In addition to Richard Montgomery High School, the two other Technical Computing finalist teams hail from high schools in Hillsborough, California and Osprey, Florida.

“Our team is truly passionate about learning and applying what they have learned in math class. This year, despite the COVID-19 restrictions, our team was able to maintain excellent leadership and communication with each other,” says coach Warren Wilkerson. “They managed to teach underclassmen the importance of including all aspects of a mathematical model into a written paper, while also being as simple as possible. It is clear the students on this team demonstrate a personal drive to explore the diverse fields in math and M3 Challenge was a perfect way for them to use their skills. It was truly a joy to work with the team!”

Team member Jerry Shen found M3 Challenge to be unique among other math competitions, and fun too. "For us, M3 Challenge represented a great way for us to exercise our teamwork and problem-solving capabilities.

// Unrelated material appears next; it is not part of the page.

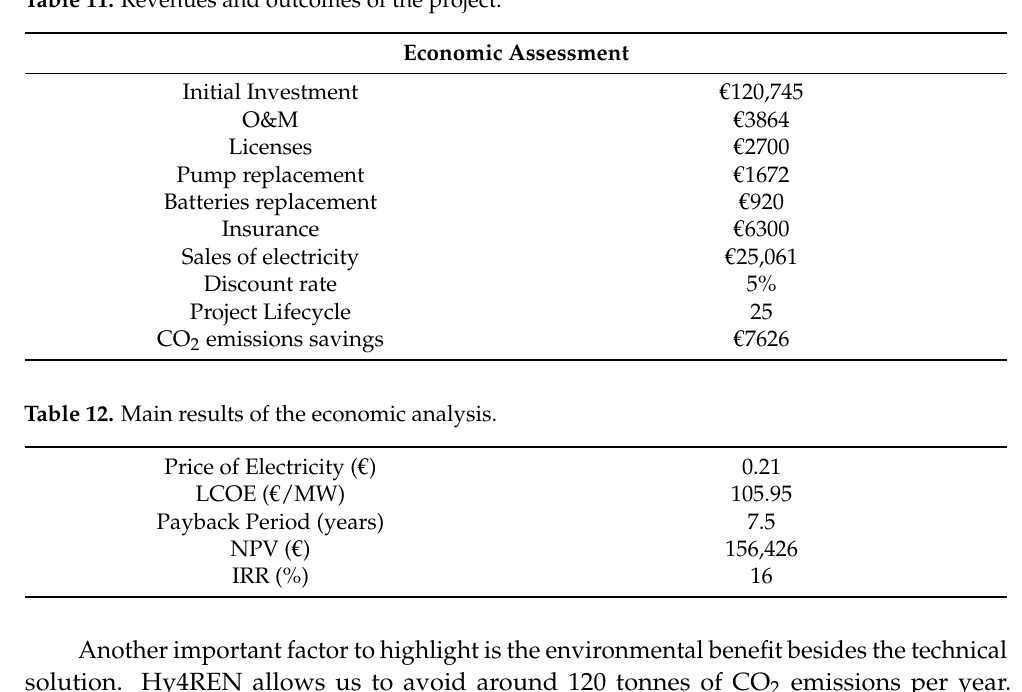
Table 11. Revenues and outcomes of the project.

We learned about how the fields of math and computer science intersect to allow us to solve problems like the broadband issue we encountered in this year’s problem. Beyond this, exploring this problem truly forced us to think in diverse and creative ways that aren't taught within the classroom. We look forward to applying these skills beyond this challenge as well!"

For the second year running, all presentations and judging took place virtually instead of at an all-day, in-person event in New York City due to the COVID-19 pandemic.